Go through the listing and count the lines with "type" in them; write only the number.

━━━━━ GIVEN DATA

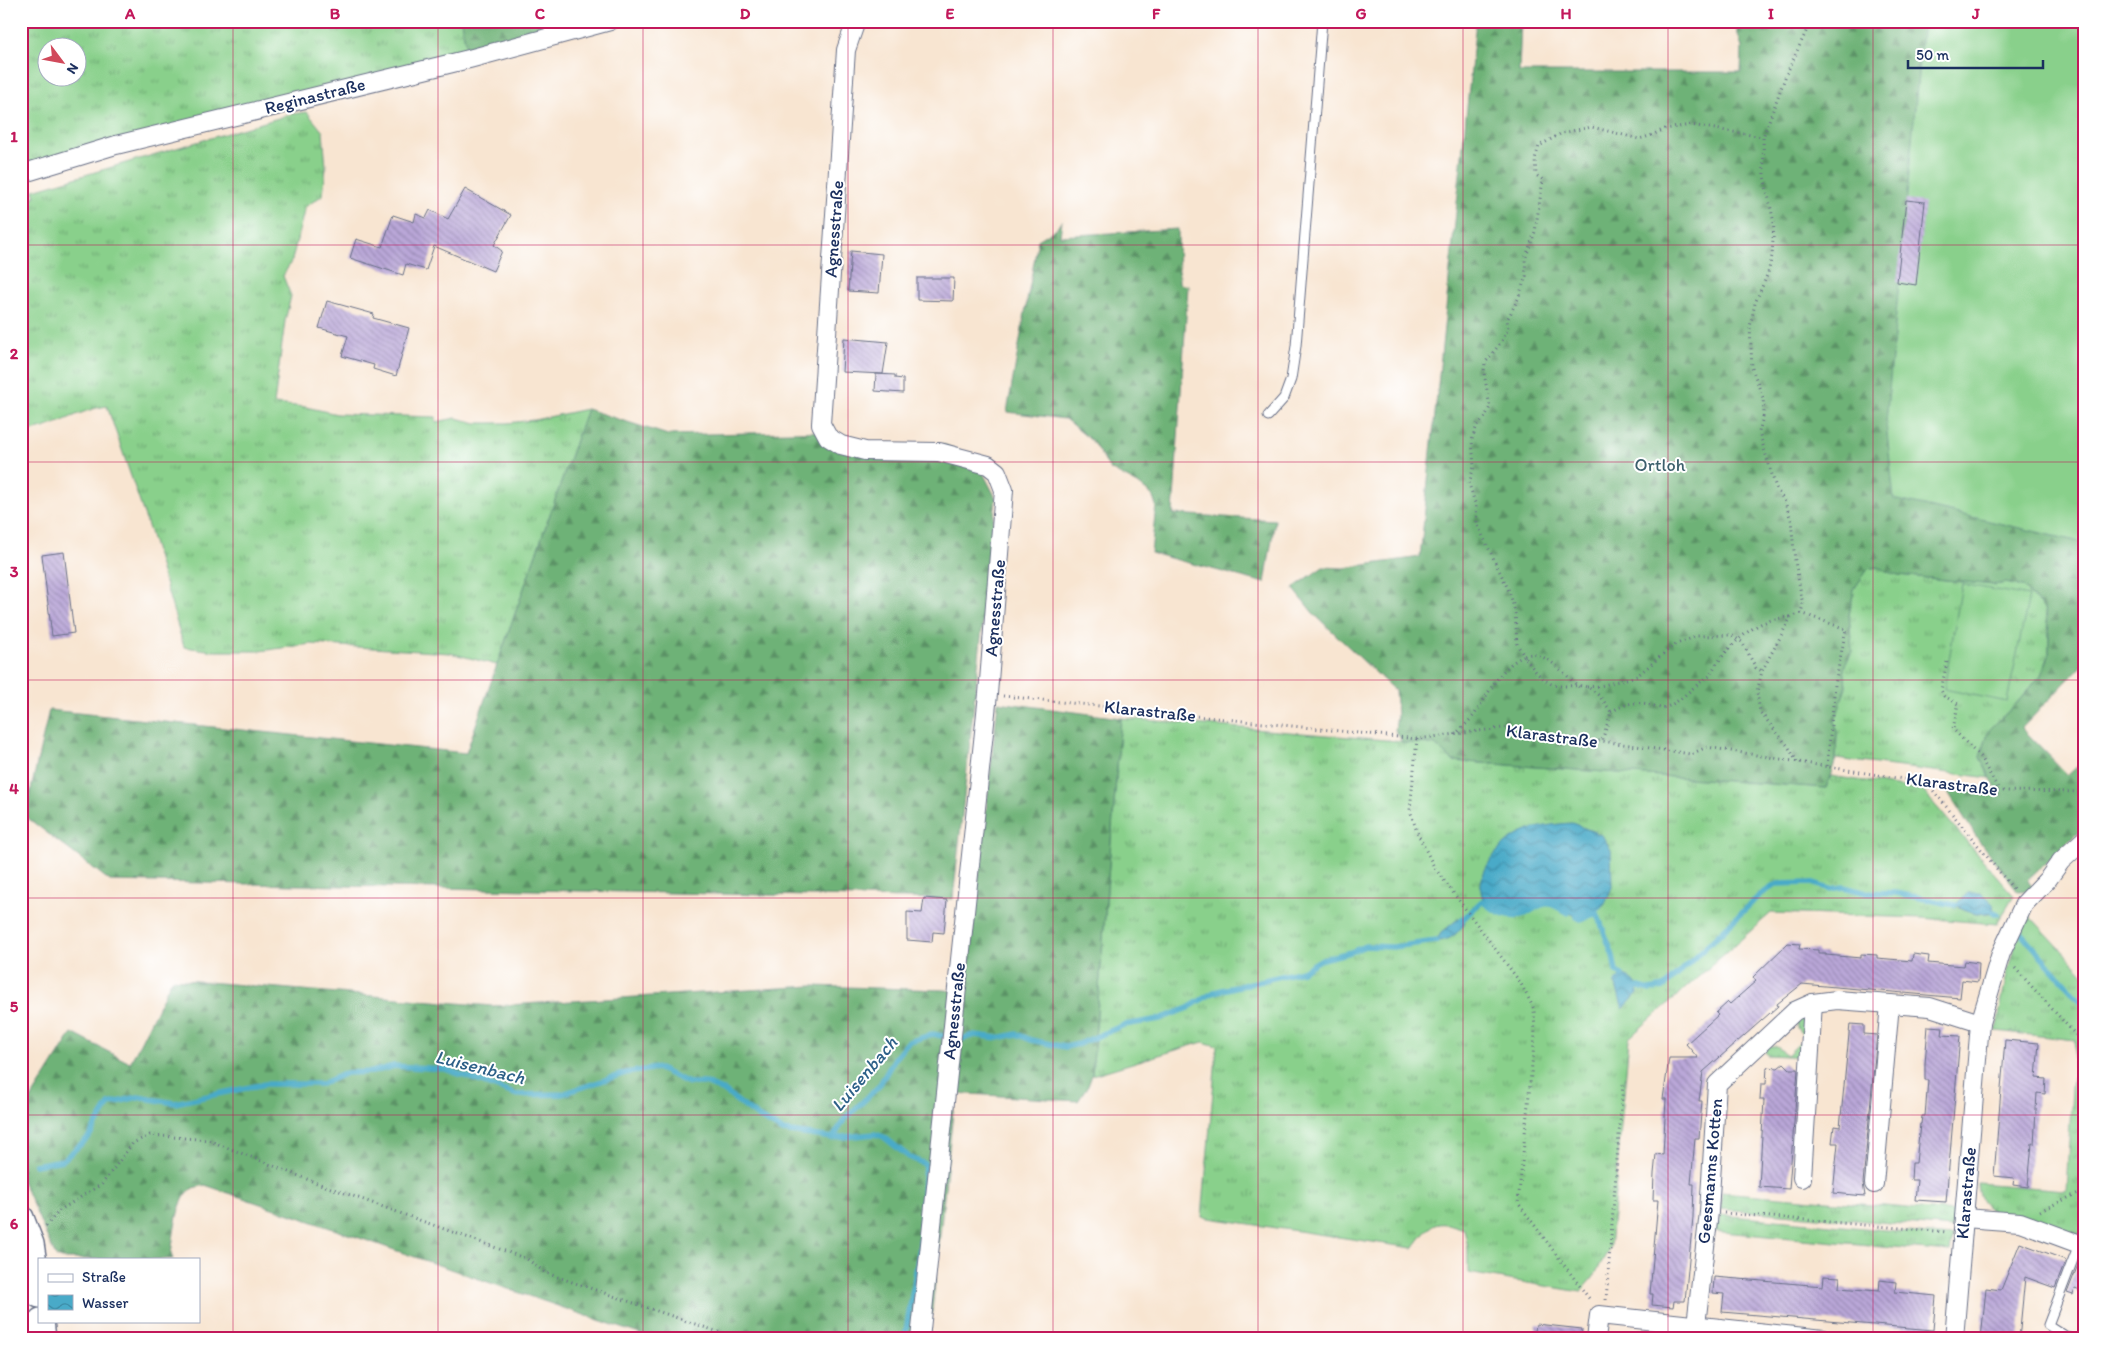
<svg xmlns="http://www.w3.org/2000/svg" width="2106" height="1360" font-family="Itim,sans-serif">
<defs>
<pattern id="grass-tufts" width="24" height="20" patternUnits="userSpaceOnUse" patternTransform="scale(1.25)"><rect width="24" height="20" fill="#89d08b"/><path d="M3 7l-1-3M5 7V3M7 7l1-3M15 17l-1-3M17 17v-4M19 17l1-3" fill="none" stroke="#6fa975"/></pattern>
<pattern id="forest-firs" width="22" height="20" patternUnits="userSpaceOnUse" patternTransform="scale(1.25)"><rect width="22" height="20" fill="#6eb277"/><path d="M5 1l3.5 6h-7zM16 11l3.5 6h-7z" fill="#5a9165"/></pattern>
<pattern id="water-waves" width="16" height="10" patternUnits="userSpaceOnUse" patternTransform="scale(1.25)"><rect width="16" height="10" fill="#49aac8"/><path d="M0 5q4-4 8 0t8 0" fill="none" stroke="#3c8ba6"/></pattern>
<pattern id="building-back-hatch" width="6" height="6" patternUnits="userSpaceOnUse" patternTransform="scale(1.25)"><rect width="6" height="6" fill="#baa7d8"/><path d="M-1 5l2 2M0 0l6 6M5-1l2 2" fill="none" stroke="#9688b2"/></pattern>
</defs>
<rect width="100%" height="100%" fill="#fff"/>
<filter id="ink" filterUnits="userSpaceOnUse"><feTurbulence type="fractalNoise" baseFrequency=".02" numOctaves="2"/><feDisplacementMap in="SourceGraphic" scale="10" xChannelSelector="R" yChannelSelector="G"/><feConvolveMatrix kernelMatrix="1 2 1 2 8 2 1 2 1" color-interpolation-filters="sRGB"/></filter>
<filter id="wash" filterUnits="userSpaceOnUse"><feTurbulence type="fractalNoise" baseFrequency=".0096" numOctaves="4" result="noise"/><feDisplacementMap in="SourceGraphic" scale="20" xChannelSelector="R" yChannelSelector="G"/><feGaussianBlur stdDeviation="1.12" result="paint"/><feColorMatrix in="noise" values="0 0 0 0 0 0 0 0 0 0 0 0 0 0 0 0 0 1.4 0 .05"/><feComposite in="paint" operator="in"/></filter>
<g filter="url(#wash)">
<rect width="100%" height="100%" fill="#f8e5d1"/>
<g fill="url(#grass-tufts)" stroke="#528074" fill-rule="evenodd">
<path d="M21 21H461L468 56 21 167ZM48 48H78V78H48Z"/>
<path d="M307 112 323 132 326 167 323 195 305 207 292 260 283 276 291 296 285 321 274 404 306 407 337 414 436 417V422L456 418 477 423H507L534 420 587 409 497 665 450 653 311 644 260 651H215L184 647 150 532 107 406C76 410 55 430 21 432V201L35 197 34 190 292 114Z"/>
<polygon points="1878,567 1887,572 1899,575 1993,585 2006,583 2023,587 2044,608 2049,630 2049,656 2041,675 2015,705 1989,730 1980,757 1990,778 1836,759 1837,732 1834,722 1846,686 1844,667 1852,651 1849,615 1854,589 1868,569"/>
<path d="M1121 718 1434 744 1453 761 1826 788 1831 776 1922 790 2014 896 1997 924 1922 918 1771 913 1629 1038 1610 1247 1593 1278 1581 1292 1468 1273V1247L1464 1229C1434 1218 1431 1224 1413 1248L1202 1217 1217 1046 1203 1042 1092 1075ZM1968 893 1991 913 1976 914 1955 905Z"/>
<path d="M2029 915 2085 975V1234L2080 1235 1991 1211C1982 1204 1977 1195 1977 1183L2066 1190 2075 1040 1996 1031C2004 993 2008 949 2029 915Z"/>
<path d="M1802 1016H1806L1809 1057 1767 1055 1764 1049C1775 1042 1778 1048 1787 1055L1805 1038 1797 1028V1019Z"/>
<polygon points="1722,1192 1954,1212 1952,1228 1721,1209"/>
<polygon points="1720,1215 1952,1236 1950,1252 1711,1231 1712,1223 1719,1224"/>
</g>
<g fill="url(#forest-firs)" stroke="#44706a">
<polygon points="461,21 601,21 468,56"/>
<polygon points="1476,21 1521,21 1519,72 1741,72 1742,47 1736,28 1736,21 1923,21 1886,423 1894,499 2085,543 2085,662 2022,728 2068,775 2079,765 2085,771 2085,826 2027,880 2035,890 2018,891 1979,841 1946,789 1998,793 1980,757 1989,730 2015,705 2041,675 2049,656 2049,630 2044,609 2023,587 2006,583 1993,585 1899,575 1887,572 1878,567 1868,569 1854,589 1849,615 1852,651 1844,667 1846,686 1835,722 1837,732 1836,759 1826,788 1453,761 1434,744 1403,743 1395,730 1397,715 1395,691 1313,613 1293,588 1323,567 1344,568 1420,557"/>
<polygon points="1062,220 1060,236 1178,229 1179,284 1188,286 1173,514 1275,520 1265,583 1151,553 1156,505 1152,495 1138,484 1110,469 1092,441 1065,419 1007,412 1038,240 1057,228"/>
<polygon points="587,409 668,435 831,431 833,447 945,445 976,459 996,498 953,899 110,881 25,816 49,710 466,753"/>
<path d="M998 702 1121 718 1092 1075 1088 1086 1078 1101 955 1093 929 1339H654L205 1185C201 1186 196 1187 193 1188 176 1198 174 1236 171 1254L173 1259H62L56 1257 21 1178V1115L72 1033 130 1063 172 979 492 1006 812 986 945 990 966 993Z"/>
</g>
<g fill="#89d08b" stroke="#528074">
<polygon points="1923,21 2085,21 2085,543 1894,499 1886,423"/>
<polygon points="1962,584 2029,596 2007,702 1944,689"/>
</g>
<g fill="url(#water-waves)" stroke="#326c93">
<path d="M1572 823 1602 835 1611 850 1612 887 1605 904 1594 916 1581 919C1574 916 1558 905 1550 904 1538 903 1532 913 1522 915 1514 917 1503 914 1496 911 1471 898 1481 871 1496 853 1517 829 1542 825 1572 823Z"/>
<polygon points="1968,893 1981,893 1993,904 1994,912 1976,914 1955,905"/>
<path d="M1458 919 1465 922C1458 934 1450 941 1436 941L1441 933Z"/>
<polygon points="1622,975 1633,980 1639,987 1638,993 1623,1009 1615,982"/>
</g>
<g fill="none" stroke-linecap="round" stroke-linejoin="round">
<g stroke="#49aac8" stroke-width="5.5">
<polyline points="1994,912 1998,914"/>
<polyline points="1577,917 1581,919 1597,913 1613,956 1616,972 1622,975"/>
<path d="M1462 920 1482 901C1493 910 1506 918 1521 915 1531 913 1539 902 1550 904 1556 905 1563 911 1568 913"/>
<polyline points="2022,934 2085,1006"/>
<polyline points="1639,987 1650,990 1664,987 1760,895 1777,884 1811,883 1830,889 1844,887 1863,892 1896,893 1955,905"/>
<polyline points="961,1039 975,1035 998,1038 1017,1034 1031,1040 1065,1047 1079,1044 1124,1025 1160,1019 1188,1008 1214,992 1302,971 1322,959 1351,952 1365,946 1393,947 1436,941"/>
<polyline points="833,1138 875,1134 884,1137 909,1157 925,1164 920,1248 906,1331"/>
<polyline points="35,1165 63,1160 88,1138 109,1104 138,1097 175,1103 265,1084 322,1084 346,1073 372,1072 394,1066 445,1069 517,1095 562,1094 626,1073 657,1068 689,1083 705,1083 724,1091 758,1117 783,1131 833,1138 844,1120 879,1086 895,1058 908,1042 933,1034 942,1036"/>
</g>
</g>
<g id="blocks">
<g fill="url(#building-back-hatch)">
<polygon points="465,189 511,215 494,245 502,251 493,271 434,246 426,270 406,264 403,275 350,258 356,239 382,247 393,215 414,222 416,214 426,218 430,210 448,219"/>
<polygon points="1906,200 1925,202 1916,285 1897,282"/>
<polygon points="851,251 882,254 879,293 848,291"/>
<polygon points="917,278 954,278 953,301 917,300"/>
<polygon points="327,301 374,314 373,318 409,328 396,376 373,369 374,365 342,356 348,336 319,328"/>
<polygon points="844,338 888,342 883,374 842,372"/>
<polygon points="876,374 895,375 895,378 903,379 903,393 875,391"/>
<polygon points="64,552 74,633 52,636 42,555"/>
<polygon points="924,898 947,900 944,933 933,932 932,942 907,940 907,912 922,913"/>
<polygon points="1788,943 1800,944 1799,949 1818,950 1818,953 1826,953 1826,955 1861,958 1861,954 1877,955 1877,958 1912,961 1913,954 1929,956 1928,963 1963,966 1964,961 1979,963 1978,982 1962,980 1960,998 1802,984 1777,1004 1778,1006 1703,1072 1699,1101 1702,1101 1699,1138 1695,1138 1691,1184 1694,1184 1693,1217 1685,1301 1674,1301 1673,1307 1652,1305 1653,1294 1650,1294 1658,1200 1653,1200 1654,1174 1656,1154 1663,1155 1666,1099 1663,1099 1669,1058 1698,1058 1686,1044 1718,1015 1716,1013 1728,1002 1730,1004 1756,981 1753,977"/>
<polygon points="1850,1024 1864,1025 1864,1034 1877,1035 1863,1183 1865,1196 1833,1193 1838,1143 1832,1143 1834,1126 1840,1127"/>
<polygon points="1928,1026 1943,1027 1942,1035 1960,1036 1946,1202 1915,1200 1917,1180 1911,1180 1912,1163 1916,1163 1920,1124 1921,1124 1922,1116 1925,1116 1928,1080 1925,1080 1925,1064"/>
<polygon points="2005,1040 2039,1043 2036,1078 2046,1079 2045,1094 2037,1093 2034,1144 2032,1143 2028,1187 2013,1185 2014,1178 1994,1176"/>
<polygon points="1784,1063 1790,1069 1798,1069 1789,1189 1759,1187 1764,1100 1760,1100 1761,1084 1766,1084 1767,1067 1778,1068"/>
<polygon points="2020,1243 2066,1260 2055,1288 2025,1277 2019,1339 1981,1339 1986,1288 2001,1290"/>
<polygon points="2078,1265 2085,1268 2085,1293 2075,1289 2073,1295 2067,1293"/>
<polygon points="1824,1276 1840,1277 1839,1288 1879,1291 1880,1280 1896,1282 1895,1292 1936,1296 1933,1330 1722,1312 1724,1294 1713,1293 1714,1277 1823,1286"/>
<polygon points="1536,1324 1582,1329 1581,1339 1534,1339"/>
</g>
</g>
</g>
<g filter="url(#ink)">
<use href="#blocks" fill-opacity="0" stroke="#686f86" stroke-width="1"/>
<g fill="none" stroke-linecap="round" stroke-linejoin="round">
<defs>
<g id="lane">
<polyline points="1268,416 1284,398 1291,379 1296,346 1322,21"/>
<polyline points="2070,1339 2048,1325 2079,1244"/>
</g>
<g id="street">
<polyline points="856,21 846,50 821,424 828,437 841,445 865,451 939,452 988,465 997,472 1004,490 988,694 920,1339"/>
<polyline points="21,174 116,145 469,59 610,21"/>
<polyline points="1802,1178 1813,1003"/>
<polyline points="1874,1184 1890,1004"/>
<polyline points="1964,1218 2020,1222 2085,1246"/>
<polyline points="1696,1325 1709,1212 1717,1084 1795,1011 1813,1003 1837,1000 1930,1007 1980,1023"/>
<polyline points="1596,1339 1599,1315 1824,1339"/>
<polyline points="1954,1339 1980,1023 2001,953 2024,904 2048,879 2061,861 2085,839"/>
</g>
<g id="secondary">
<polyline points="21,1218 31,1244 39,1295"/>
<polyline points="41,1321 43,1339"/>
</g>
</defs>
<use href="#lane" stroke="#686f86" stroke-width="11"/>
<use href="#street" stroke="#686f86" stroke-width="20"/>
<use href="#secondary" stroke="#686f86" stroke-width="28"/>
<g stroke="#686f86" stroke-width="3" stroke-dasharray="1 4" stroke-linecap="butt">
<polyline points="1801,613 1846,629 1835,685 1827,767"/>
<polyline points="1947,662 1941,690 1944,696 1958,704 1953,729 1980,757 1999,790"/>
<path d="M1579 687C1566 676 1543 647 1524 656 1530 665 1538 676 1548 682 1559 690 1575 683 1587 687 1597 691 1606 704 1611 712L1602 741"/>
<polyline points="1587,687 1600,686 1637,676 1674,645 1697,636 1731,635 1742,642 1756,668 1762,671"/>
<polyline points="1003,696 1417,739 1510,727 1561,739 1602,741 1691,754 1707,747 1927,783 2000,791 2085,792"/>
<path d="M1611 712C1624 704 1636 700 1651 705 1655 706 1659 708 1662 708 1678 706 1695 683 1710 676 1717 658 1745 630 1763 623 1772 619 1781 618 1791 617"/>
<path d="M1455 735C1461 728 1469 722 1474 715 1489 694 1499 667 1524 656L1517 644 1515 612 1510 593 1477 524 1476 506 1469 484 1474 466 1472 440 1477 425 1484 419 1490 407 1484 373 1485 363 1502 341 1508 329 1507 320 1518 299 1526 276 1525 259 1535 232 1543 180 1536 175 1535 159 1539 146 1562 133 1592 127 1639 139 1650 136 1665 129 1691 125 1763 137"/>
<polyline points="1417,739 1410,810 1417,832 1434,867 1520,982 1534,1009 1535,1035 1518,1203 1591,1301"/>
<polyline points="2083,759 2085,772"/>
<polyline points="1797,762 1788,746 1760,712 1757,692 1762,671 1791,617 1801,613 1803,605 1795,561 1791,520 1785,502 1776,488 1759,432 1764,413 1763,398 1752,368 1750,327 1755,303 1768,273 1772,256 1774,223 1764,176 1763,137 1786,75 1811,21"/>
<polyline points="1927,783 2015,891"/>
<polyline points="2015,968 2085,1045"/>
<polyline points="2040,1211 2085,1190"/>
<polyline points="1724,1213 1947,1232"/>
<polyline points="46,1226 60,1210 102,1184 133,1143 150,1135 208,1140 317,1183 527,1259 546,1273 739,1339"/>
<polyline points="1606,1300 1623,1084"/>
</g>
<use href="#lane" stroke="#fff" stroke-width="9"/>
<use href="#street" stroke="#fff" stroke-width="18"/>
<use href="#secondary" stroke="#fff" stroke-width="25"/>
</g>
</g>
<path fill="none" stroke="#c2185b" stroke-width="1" stroke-opacity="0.55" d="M233 21V1339M438 21V1339M643 21V1339M848 21V1339M1053 21V1339M1258 21V1339M1463 21V1339M1668 21V1339M1873 21V1339M21 245H2085M21 462H2085M21 680H2085M21 898H2085M21 1115H2085"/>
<g text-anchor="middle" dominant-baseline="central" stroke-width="4" stroke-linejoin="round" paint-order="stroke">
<g font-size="18" fill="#1b2f5e" stroke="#fff">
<text transform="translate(315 96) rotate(-14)">Reginastraße</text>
<text transform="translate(834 229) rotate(-86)">Agnesstraße</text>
<text transform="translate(995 608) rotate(-85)">Agnesstraße</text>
<text transform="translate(1150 711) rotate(6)">Klarastraße</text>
<text transform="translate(1552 736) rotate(7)">Klarastraße</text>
<text transform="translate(1952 784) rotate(7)">Klarastraße</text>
<text transform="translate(954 1011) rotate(-84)">Agnesstraße</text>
<text transform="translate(1710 1171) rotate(-85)">Geesmanns Kotten</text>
<text transform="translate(1966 1193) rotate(-85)">Klarastraße</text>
</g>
<g font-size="18" fill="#3c5f6c" stroke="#fff">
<text x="1660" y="465">Ortloh</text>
</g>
<g font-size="19" font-style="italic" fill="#2d6088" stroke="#fff">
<text transform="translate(480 1067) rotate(14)">Luisenbach</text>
<text transform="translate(864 1074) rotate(-50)">Luisenbach</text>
</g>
</g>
<rect width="2106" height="1360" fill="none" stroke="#fff" stroke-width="55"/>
<rect x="38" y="1258" width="162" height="65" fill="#ffffff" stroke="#a4acbf"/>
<rect x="48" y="1274" width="25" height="8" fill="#ffffff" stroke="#a4acbf"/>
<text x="82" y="1282" font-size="15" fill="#1b2f5e">Straße</text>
<rect x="48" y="1295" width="25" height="15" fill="url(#water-waves)" stroke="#a4acbf"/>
<text x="82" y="1308" font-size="15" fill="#1b2f5e">Wasser</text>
<g transform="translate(62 62) rotate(122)"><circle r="24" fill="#ffffff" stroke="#a4acbf"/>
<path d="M0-4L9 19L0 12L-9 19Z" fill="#d1495b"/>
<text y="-8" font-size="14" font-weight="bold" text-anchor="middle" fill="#1b2f5e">N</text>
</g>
<path d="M1908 60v8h135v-8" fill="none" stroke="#1b2f5e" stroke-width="2.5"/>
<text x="1916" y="60" font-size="15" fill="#1b2f5e" stroke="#ffffff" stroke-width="4" paint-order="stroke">50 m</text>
<rect x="28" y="28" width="2050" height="1304" fill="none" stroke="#c2185b" stroke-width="2"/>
<g font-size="16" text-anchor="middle" font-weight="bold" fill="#c2185b">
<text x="130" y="19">A</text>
<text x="335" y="19">B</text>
<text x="540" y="19">C</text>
<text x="745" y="19">D</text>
<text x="950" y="19">E</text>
<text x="1156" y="19">F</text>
<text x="1361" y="19">G</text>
<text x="1566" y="19">H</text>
<text x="1771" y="19">I</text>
<text x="1976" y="19">J</text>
<text x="14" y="142">1</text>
<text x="14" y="359">2</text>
<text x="14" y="577">3</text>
<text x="14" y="794">4</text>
<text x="14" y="1012">5</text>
<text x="14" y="1229">6</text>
</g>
</svg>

━━━━━━━━━━

# SOLVED EXERCISE
2